Значит, ты жила - Фредерик Дар 7 стр.


- Во всяком случае я невиновен, когда речь идет о преднамеренности, которую вы с такой настойчивостью стремитесь доказать!

Наступило молчание. Секретарь воспользовался паузой, чтобы вытереть перо о какую-то безобразную тряпку, служившую для этой цели годами.

- Мосье Сомме… - отрывисто произнес следователь.
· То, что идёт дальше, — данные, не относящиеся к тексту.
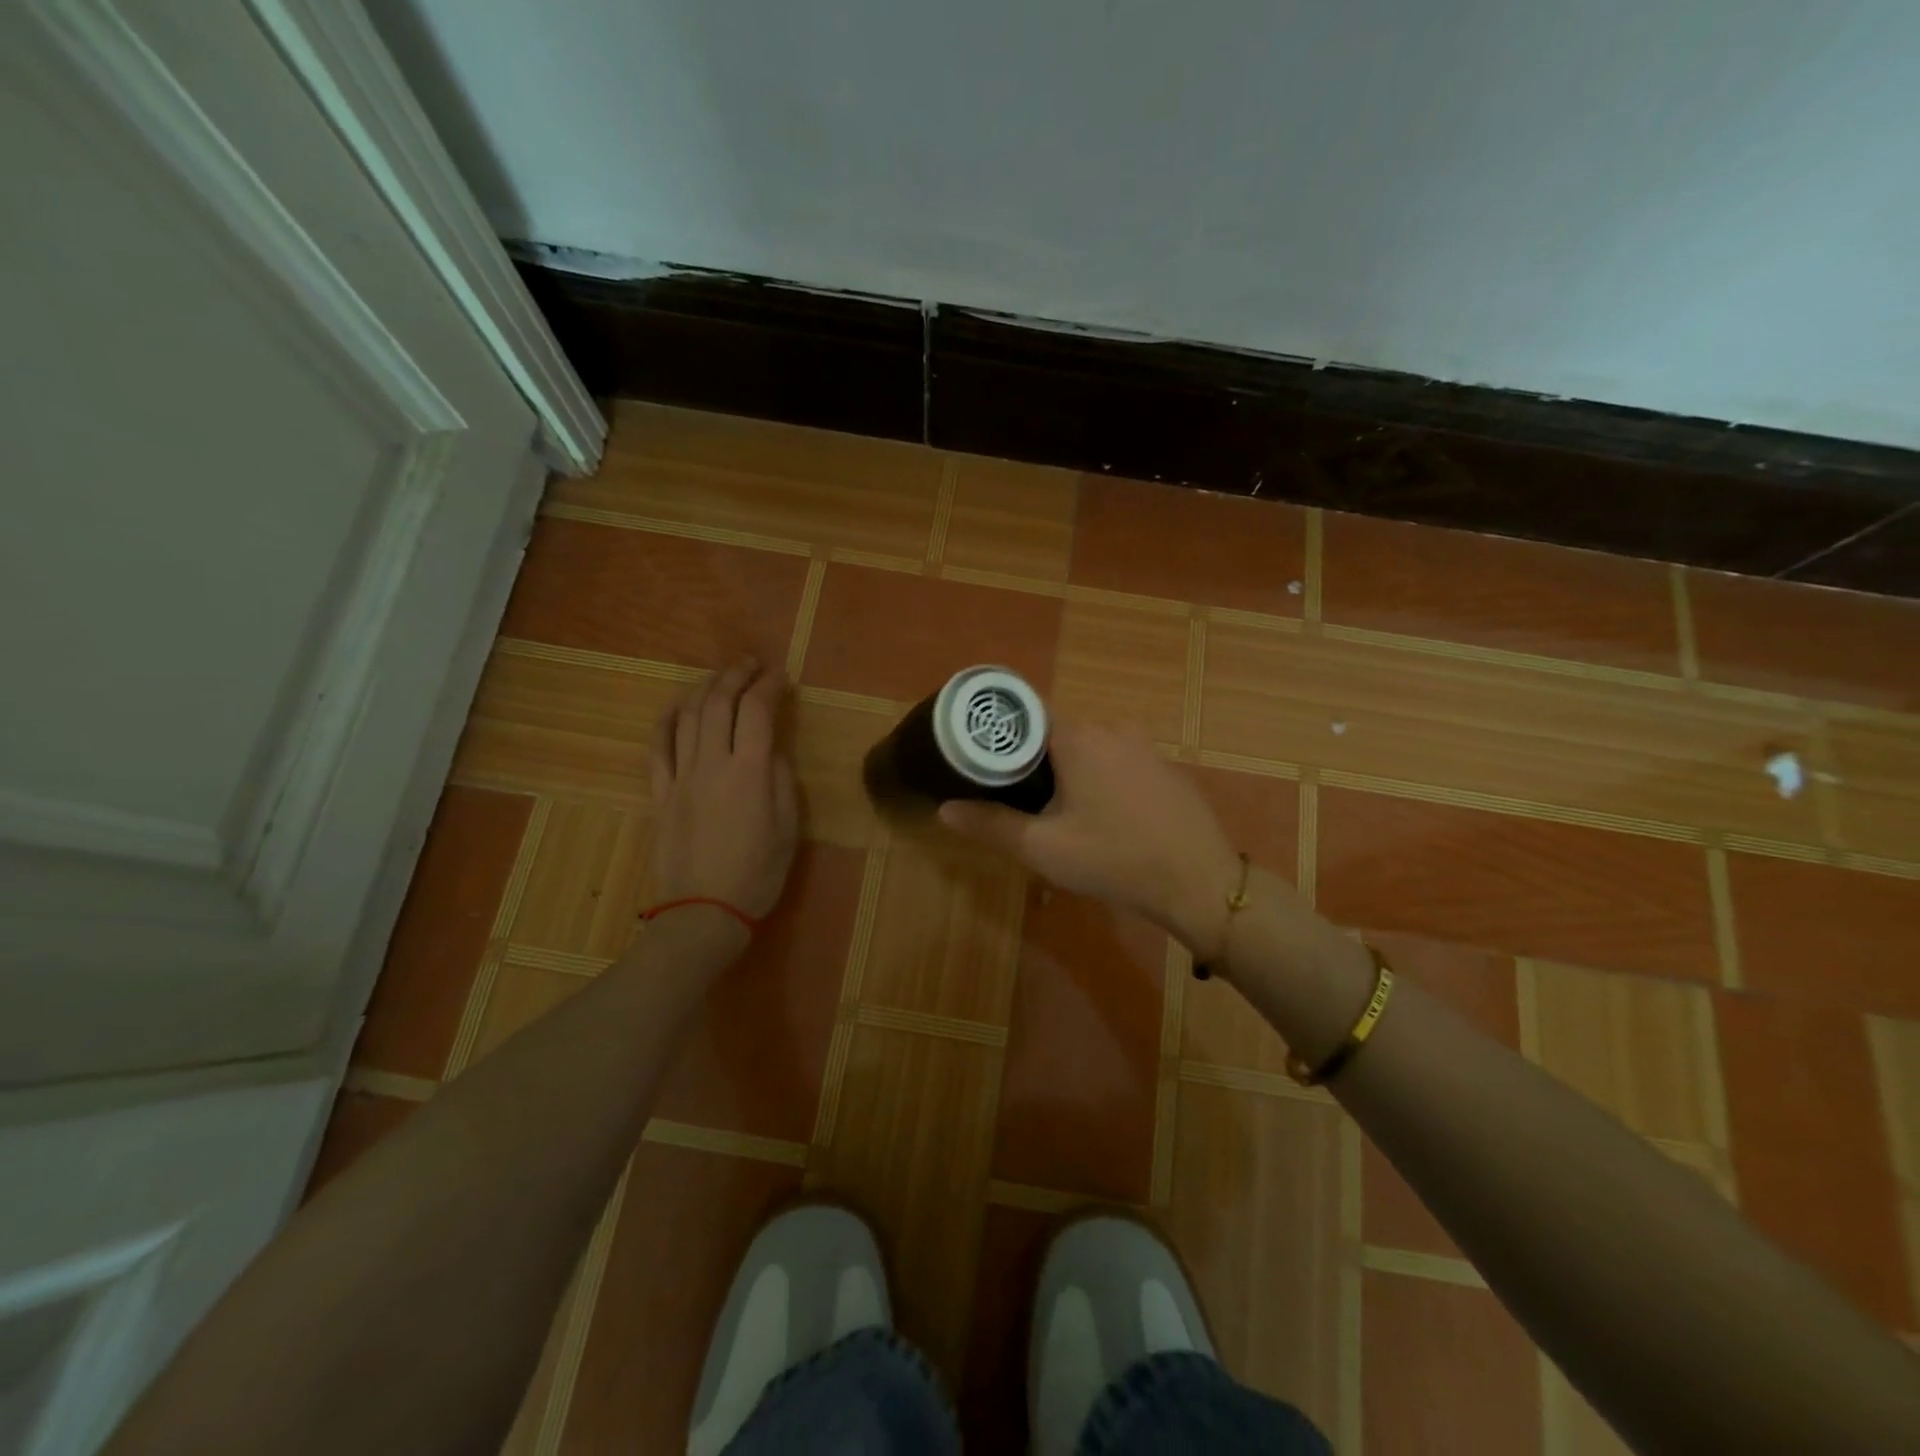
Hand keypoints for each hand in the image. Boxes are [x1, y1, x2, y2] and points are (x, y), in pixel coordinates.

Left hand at [645, 660, 798, 956]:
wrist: (704, 913)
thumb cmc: (758, 874)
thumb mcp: (789, 828)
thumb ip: (782, 780)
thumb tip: (772, 750)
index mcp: (750, 772)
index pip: (758, 711)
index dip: (770, 686)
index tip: (781, 676)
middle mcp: (712, 764)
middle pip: (718, 703)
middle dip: (736, 675)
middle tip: (751, 665)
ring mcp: (680, 777)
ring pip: (686, 717)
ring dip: (703, 689)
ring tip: (719, 679)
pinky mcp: (659, 794)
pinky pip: (657, 747)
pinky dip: (666, 720)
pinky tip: (676, 707)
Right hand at [938, 720, 1242, 954]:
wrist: (1199, 883)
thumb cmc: (1114, 859)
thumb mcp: (1043, 848)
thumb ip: (990, 824)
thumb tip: (944, 809)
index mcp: (1078, 737)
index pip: (1025, 712)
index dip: (998, 730)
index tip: (977, 752)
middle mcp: (1112, 728)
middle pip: (1055, 731)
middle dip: (1031, 758)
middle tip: (1011, 794)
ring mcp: (1144, 746)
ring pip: (1088, 747)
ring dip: (1067, 770)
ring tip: (1052, 809)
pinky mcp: (1164, 768)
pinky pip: (1117, 761)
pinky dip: (1100, 777)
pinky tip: (1101, 816)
У него был резкий голос, словно созданный для того, чтобы допрашивать и на полуслове обрывать отвечающего. Голос, умеющий только задавать нескромные вопросы… В общем его ремесло суть бестактность, бесстыдство…

Я лишь невозмутимо взглянул на него как человек, которому нечего опасаться и который с совершеннейшим спокойствием воспринимает происходящее.

- Мосье Сомме, в последнее время вы часто навещали своего друга?

- Ну и что же? Разве друг не есть прежде всего человек, с которым видишься регулярно?

- Только вот одна деталь нас удивляет… Новая, видите ли, деталь…

- Какая?

- Когда вы приходили к своему другу, у вас, по словам слуги, была перевязана правая рука.

- Возможно.

- Как же получается, что вне "Мусо" у вас этой повязки не было? Люди из вашего окружения категорически утверждают: ее не было.

- Ничего не понимаю…

- А я понимаю!

- Вам повезло, господин следователь!

- Вы притворились перед другом Стефаном, будто повредили руку, и попросили его написать для вас любовные письма…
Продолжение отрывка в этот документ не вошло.